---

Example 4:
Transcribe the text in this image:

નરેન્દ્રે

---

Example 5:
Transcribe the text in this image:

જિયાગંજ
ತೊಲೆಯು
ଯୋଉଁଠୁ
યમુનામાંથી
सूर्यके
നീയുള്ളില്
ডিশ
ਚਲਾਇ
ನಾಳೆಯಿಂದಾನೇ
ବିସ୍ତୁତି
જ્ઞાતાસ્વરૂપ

════════════════

Exercise brief – All of the data above should be reproduced verbatim.

Reply –
---

Example 4:
Transcribe the text in this image:

નરેન્દ્રે

---

Example 5:
Transcribe the text in this image:

જિયાગંજ
ತೊಲೆಯು
ଯୋଉଁଠୁ
યમુનામાંથી
सूर्यके
നീയുള്ളില്
ডিশ
ਚਲਾਇ
ನಾಳೆಯಿಂದಾನೇ
ବିସ୍ତୁତି
જ્ઞાતાસ્વરૂપ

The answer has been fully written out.